ゾイド ジェネシス

  • 第13話「支配」
  • 第14話「脱出」
  • 第15話「離散」

種デスを見た翌日に、この番組を見ると、種デスの駄目さが引き立て役になって、余計に出来がよく、面白く見えます。
 主人公自身の体験として、ディガルドの圧政を見せるのに専念した12話と13話は、話の展開を一話分停滞させてはいますが、基礎的な事を丁寧にこなして、次の話につなげるという事をしていて、好感をもてます。
 『機動戦士Vガンダム』だと、ドラマ、ストーリー展開を進めながら、同時に敵の圧政等の背景世界の情報を自然な形で出していますが、それは、作劇能力などに自信が無いと難しい事。無理をせずに、安全な次善の方法をとるのも、よいことです。

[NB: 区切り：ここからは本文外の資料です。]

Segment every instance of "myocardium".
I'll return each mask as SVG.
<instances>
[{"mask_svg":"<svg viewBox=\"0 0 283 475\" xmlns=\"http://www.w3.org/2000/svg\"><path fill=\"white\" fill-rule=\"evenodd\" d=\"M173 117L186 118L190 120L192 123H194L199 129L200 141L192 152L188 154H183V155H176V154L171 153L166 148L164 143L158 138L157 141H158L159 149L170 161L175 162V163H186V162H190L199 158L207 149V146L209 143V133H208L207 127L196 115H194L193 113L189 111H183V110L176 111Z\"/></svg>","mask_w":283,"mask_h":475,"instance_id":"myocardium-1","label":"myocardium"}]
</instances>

 第14話と第15話では、1クール目の仲間がすんなり集まるなどの順調な展開から、きっと大きな窓外に当たる展開になるだろうと予想していた通り、主人公が壁にあたり、主人公チームも一時分断されるという展開ですが、予想以上に容赦ない。
 本来の目的である職人探しは、ようやくたどり着いたかと思ったら、そこで行き止まり。レジスタンスの鎮圧など、ディガルドの圧政はさらに苛烈さを見せる。
 15話では、主人公は厳しい現実への苛立ちから、無鉄砲な行動をとるが、さらに厳しい現実を突きつけられる。主人公一行を攻撃するゲオルグたちも、主人公たちの戦力を正当に評価し、ちゃとした戦術判断の上であえてムリな戦力集中をして(種デスなら四次元ポケットから戦力が出てくるのに、そんなことも全然無い)、的確に数の優位を生かして攻撃をするなど、戦術的描写もちゃんとしている。
 ラスト数分の、険しい道を一人、ムラサメライガーで進むルージの姿は、孤独感と、それを乗り越えて、一皮剥けようとしている姿の描写でしょうか。